The National Assembly (NASS) Clerk, Magaji Tambuwal, has told the Federal High Court in Abuja that a former senator, Adamu Bulkachuwa, could not be arrested over his confessional comment that he influenced the decisions of his wife as the President of the Court of Appeal.
Mr Tambuwal said Mr Bulkachuwa enjoyed immunity from any form of proceedings in respect of words spoken or written at the plenary session.
He said this in a counter-affidavit filed in response to Mr Bulkachuwa’s suit.
Mr Bulkachuwa filed the suit at the Federal High Court in Abuja after receiving an invitation from the anti-corruption agency, ICPC, three days before he was expected to appear before the investigative team of the anti-corruption agency.
Mr Bulkachuwa, who represented Bauchi North senatorial district in the immediate-past 9th National Assembly, had shocked many when he admitted to trampling on his wife’s freedom and independence while she served as President of the Court of Appeal.
The former senator, 83, an All Progressives Congress (APC) senator between June 2019 and June 2023, boasted about how he, on different occasions, influenced the decisions of his wife, Zainab Bulkachuwa, to the advantage of his colleagues in the Senate.
Mrs Bulkachuwa was the President of the Court of Appeal from 2014 to 2020, when she retired from the court after clocking the mandatory retirement age of 70.

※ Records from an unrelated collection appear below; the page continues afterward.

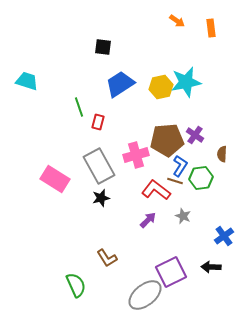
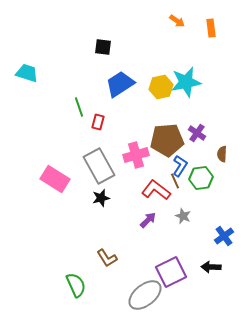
cyan trapezoid: moved 8 px up
purple cross: moved 2 px right, 2 px up
brown line: rotated 49 degrees clockwise
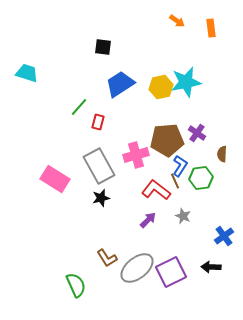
green line: rotated 60 degrees clockwise
gray ellipse: moved 8 px left, 27 px up
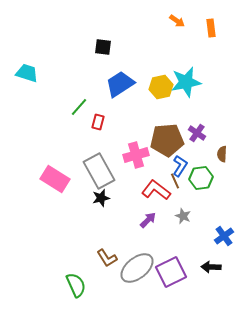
gray rectangle: moved 5 px down
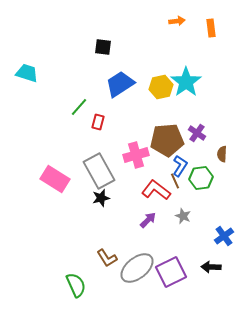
orange arrow: rotated 42 degrees counterclockwise
cyan star: rotated 24 degrees counterclockwise
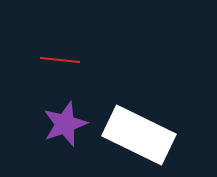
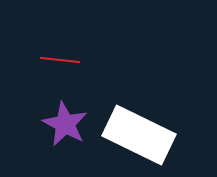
purple star: rotated 24 degrees counterclockwise
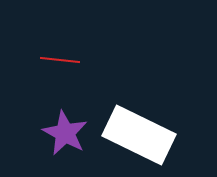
purple star: moved 9 px down
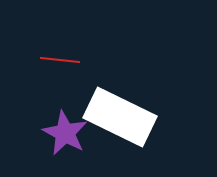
white rectangle: moved 19 px left, 18 px up
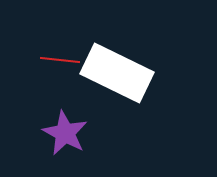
white rectangle: moved 3 px left, 44 px up
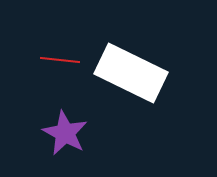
white rectangle: moved 14 px right
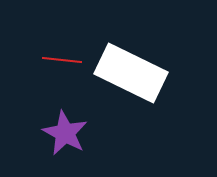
red line: moved 2 px right
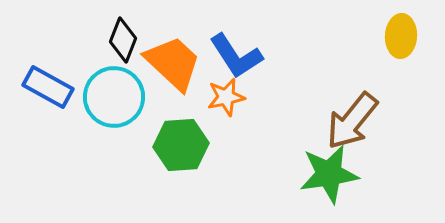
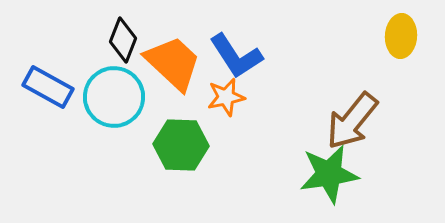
green hexagon: rotated 6 degrees clockwise
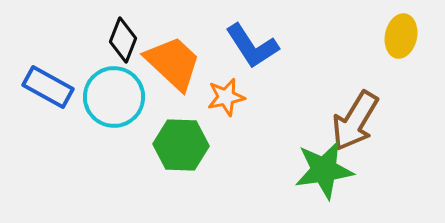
yellow ellipse: rotated 9 degrees clockwise
blue L-shape: moved 16 px right, 10 px up
brown arrow: moved 3 px right; rotated 8 degrees counterclockwise
green star: moved 5 px left, 4 px up
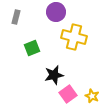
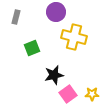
yellow star: moved 2 px up; rotated 24 degrees counterclockwise
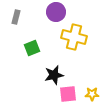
pink square: rotated 30 degrees clockwise
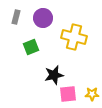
purple circle: moved 13 px left, 6 px down
green square: moved 1 px left, 1 px up
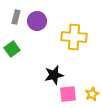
purple circle: moved 6 px left, 3 px down
yellow cross: rotated 10 degrees counterclockwise
green square: moved 19 px left, 2 px down; rotated 14 degrees counterclockwise
yellow star: rotated 24 degrees counterclockwise
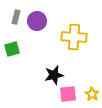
green square: rotated 21 degrees clockwise
yellow star: rotated 16 degrees counterclockwise
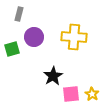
gray rectangle: moved 3 px right, 3 px up
purple circle: moved 3 px left, 16 px down
black star: moved 1 px left, 1 px down; rotated 18 degrees counterclockwise
pink square: moved 3 px right
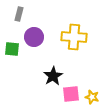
green square: rotated 21 degrees clockwise
yellow star: moved 3 px down; rotated 16 degrees counterclockwise
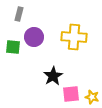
green square: moved 1 px right, 2 px up
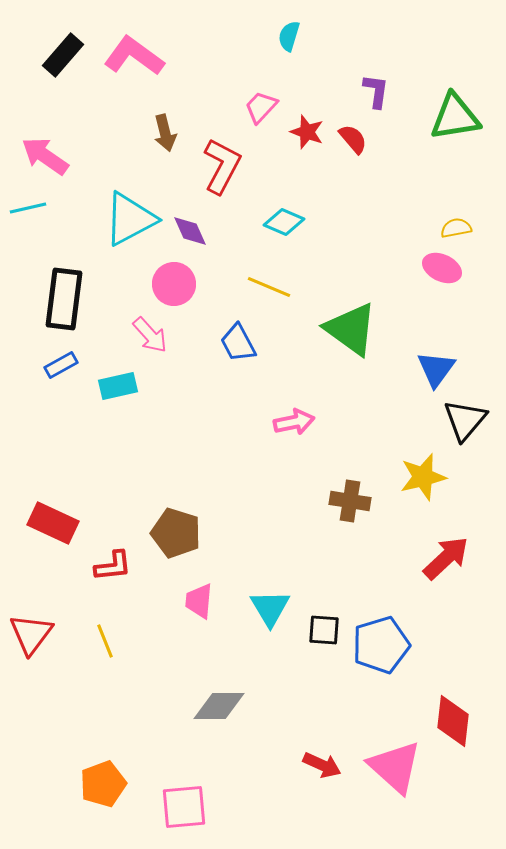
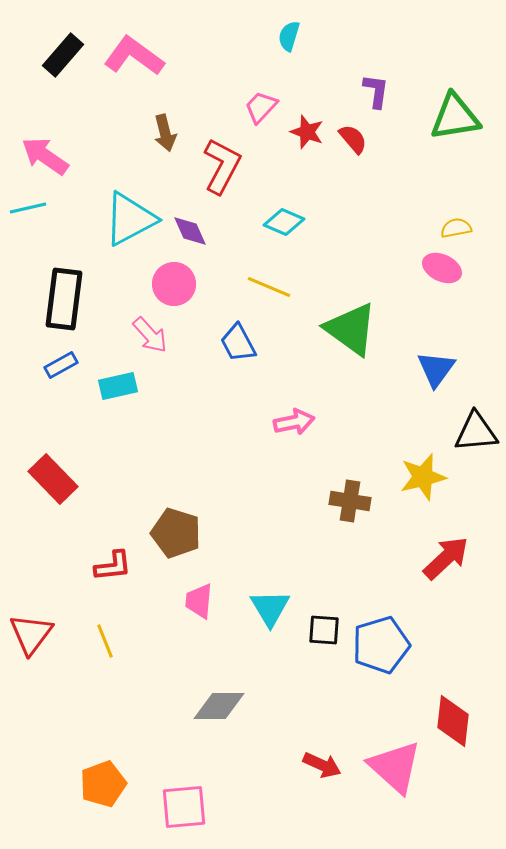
black triangle at (465, 420): moved 11 px right, 12 px down; rotated 45 degrees clockwise
red rectangle at (53, 523): moved 44 px up; rotated 21 degrees clockwise
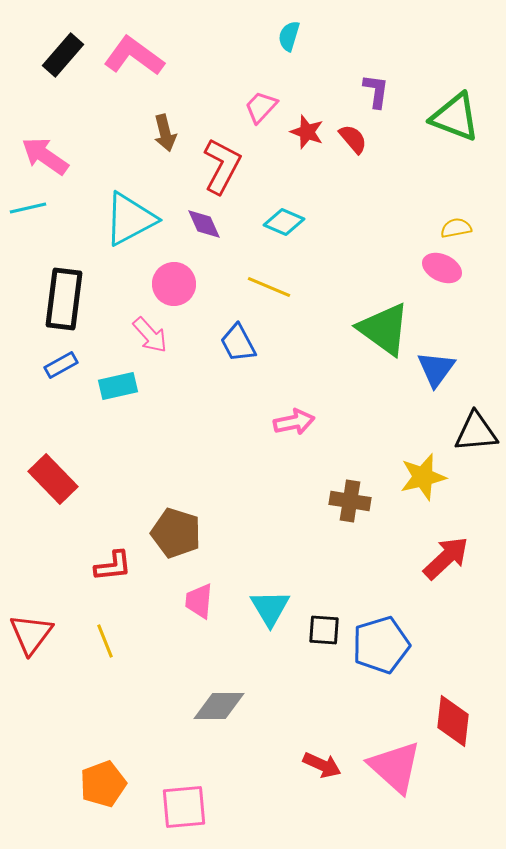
green triangle at (455, 117): rotated 30 degrees clockwise
purple diamond at (190, 231): moved 14 px right, 7 px up
green triangle at (351, 329): moved 33 px right
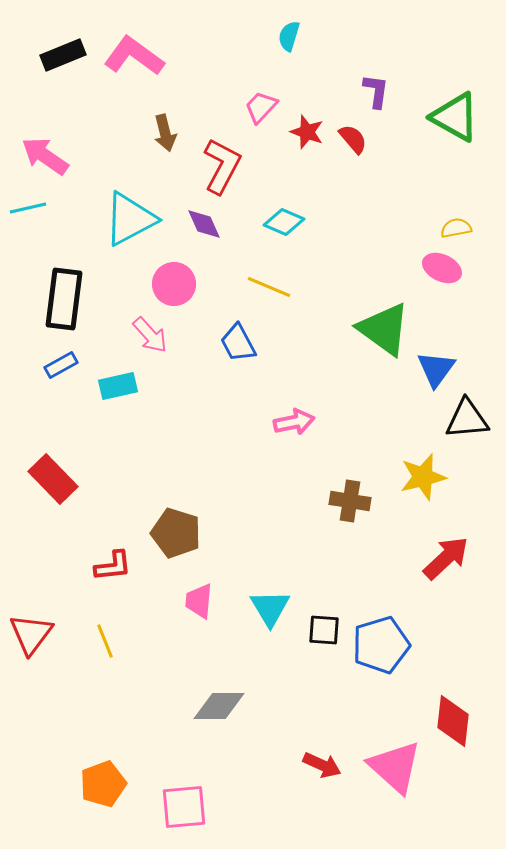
black rectangle at (63, 55): rotated 27 degrees clockwise
green triangle at (455, 117): rotated 8 degrees clockwise
black triangle at (476, 432): moved 9 px left, 13 px up
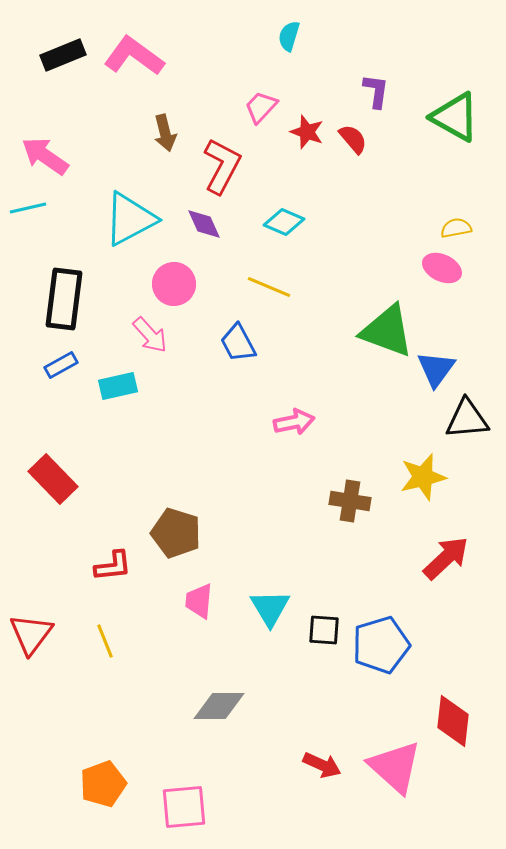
green triangle at (384, 329): moved 3 px right, 2 px down; rotated 16 degrees counterclockwise
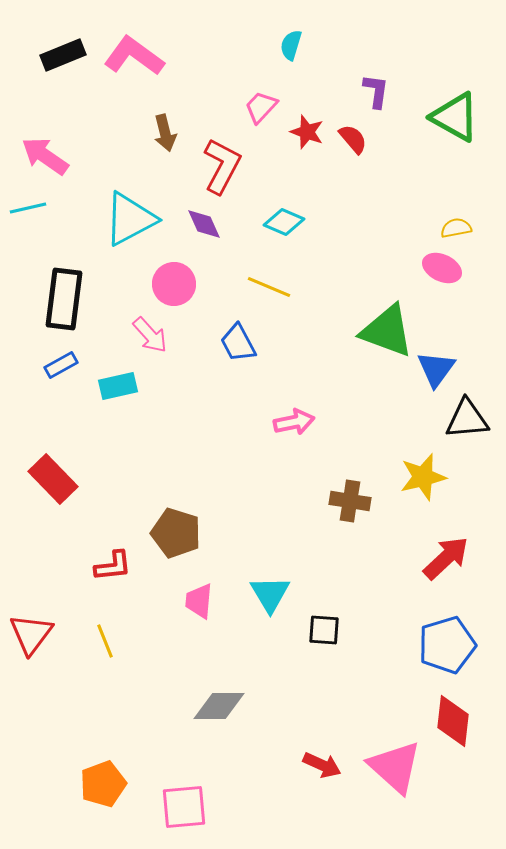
cyan semicircle at (289, 36): moved 2 px right, 9 px down
cyan triangle at (270, 608): moved 14 px up
blue pentagon at (381, 645): moved 66 px right
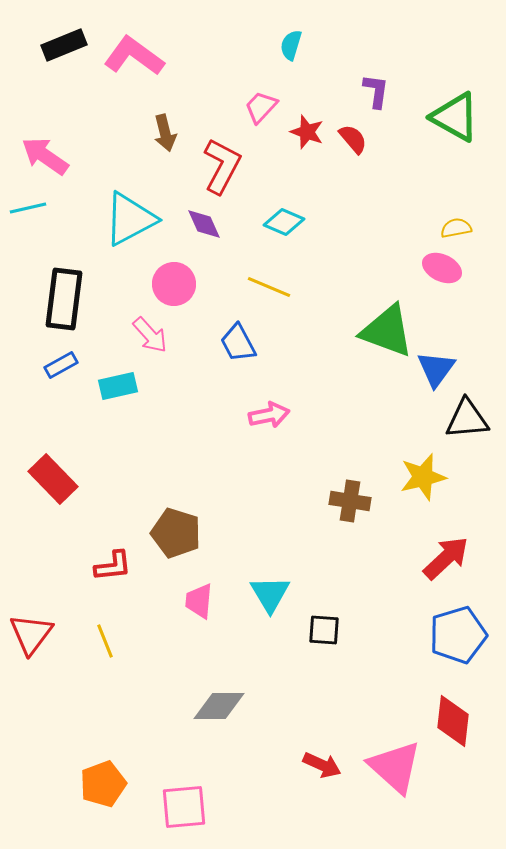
black rectangle at (63, 55): moved 1 px right, 10 px up
pink arrow at (294, 422): moved 25 px left, 7 px up
blue pentagon at (447, 645): moved 11 px right, 10 px up
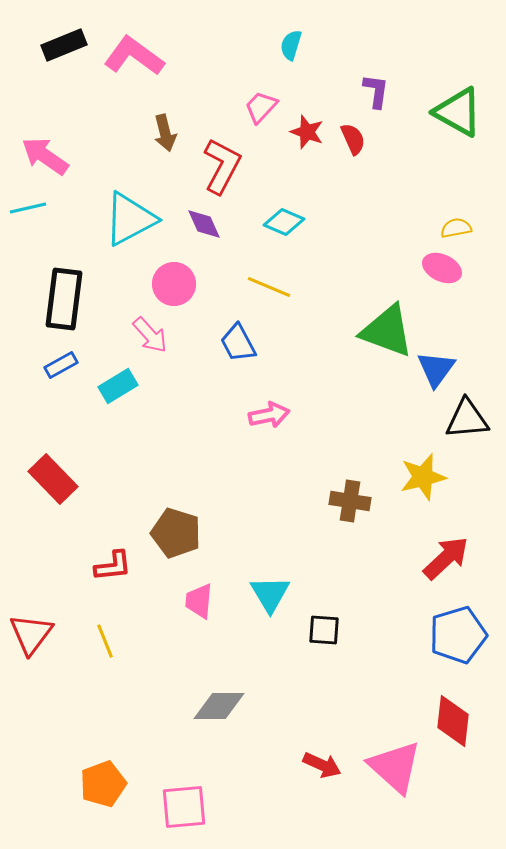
green triangle at (455, 117): moved 3 px right, 5 px up
red semicircle at (353, 139): rotated 16 degrees clockwise
cyan rectangle at (118, 386): rotated 18 degrees counterclockwise
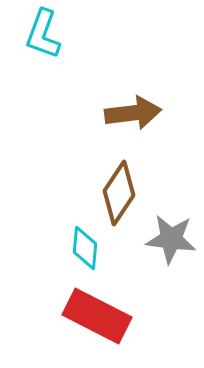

The News Agency of Nigeria (NAN) reports that Mr Bulkachuwa had sued the Attorney-General of the Federation (AGF), the National Assembly clerk, the State Security Service, Independent Corrupt Practices and other related offences Commission (ICPC) and the Nigeria Police Force as 1st to 5th defendants respectively.
The plaintiff asked the court to declare that he “is covered, privileged and protected by the parliamentary immunity as enshrined in Section 1 of the Legislative Houses (Powers and Privileges) Act 2017 and freedom of speech and expression made thereto is privileged.”
He also prayed the court to declare that without exhausting the internal disciplinary mechanism, recommendations and approval of the 9th House of Senate, no other law enforcement agent of the Federal Government, including the defendants can invite any member of the Senate for questioning/interview and or for any disciplinary purposes in relation to the plaintiff’s privileged inchoate expression/statement/speeches made on the floor of the Nigeria House of Senate at the valedictory session.”
Responding to Mr Bulkachuwa’s suit marked: FHC/ABJ/CS/895/2023, the clerk averred in a counter-affidavit that as of the time Mr Bulkachuwa made what he referred to as the inchoate statement, “he still enjoyed all the privileges and immunities of a legislator under the Nigerian laws”.
“That the congressional immunity recognised by the Senate Standing Orders 2022 (as amended) recognises the privileges granted to senators of the Federal Republic of Nigeria to exempt them from arrest or questioning for any speech or debate entered into during a legislative house,” the court document added.
The clerk, however, admitted that Mr Mr Bulkachuwa’s suit disclosed no cause of action against him (2nd defendant) to warrant the institution of the suit against him.
“That the plaintiff was not cut short and/or gaged by the 2nd defendant when he was making his valedictory speech while a sitting senator in the 9th National Assembly as the 2nd defendant was not presiding over plenary on that day,” he said.
Mr Ekwo adjourned the matter until 27 July for hearing.
NAN Bulkachuwa had, during a valedictory session of the 9th Assembly, disclosed that his wife, “accepted my encroachment, and extended her help to my colleagues.”
In the viral video clip on 12 June, he said his wife assisted his colleagues at the National Assembly.
“I look at faces in this chamber whom have come to me and sought for my help when my wife was the President of the Court of Appeal.
“And I must thank particularly, my wife, whose freedom and independence I encroached upon while she was in office, and she has been very tolerant and accepted my encroachment, and extended her help to my colleagues.
“I did my best and in most cases I succeeded,” Mr Bulkachuwa had said, while the then Senate President, Ahmed Lawan, tried interjecting him.
Mr Bulkachuwa later said his comment was taken out of context because the then Senate President, Mr Lawan, did not allow him to complete his thoughts.
In the wake of the outrage that trailed the revelation, the Nigerian Bar Association (NBA) called on the police and the ICPC to investigate Mr Bulkachuwa.
In line with its mandate to investigate corrupt practices, the ICPC commenced an investigation and invited the senator for questioning.
However, after receiving the ICPC invitation, Mr Bulkachuwa, through his lawyer, Donald Ajibowu, wrote to the agency to reschedule his appearance to 6 July.
He anchored his request on ill-health.
But three days before the rescheduled date, Mr Bulkachuwa filed a suit in the Federal High Court in Abuja, urging it to bar the ICPC from investigating him, PREMIUM TIMES was told.
He listed the Federation’s Attorney General, the National Assembly Clerk, the State Security Service (SSS), the ICPC, and Nigeria Police Force as defendants.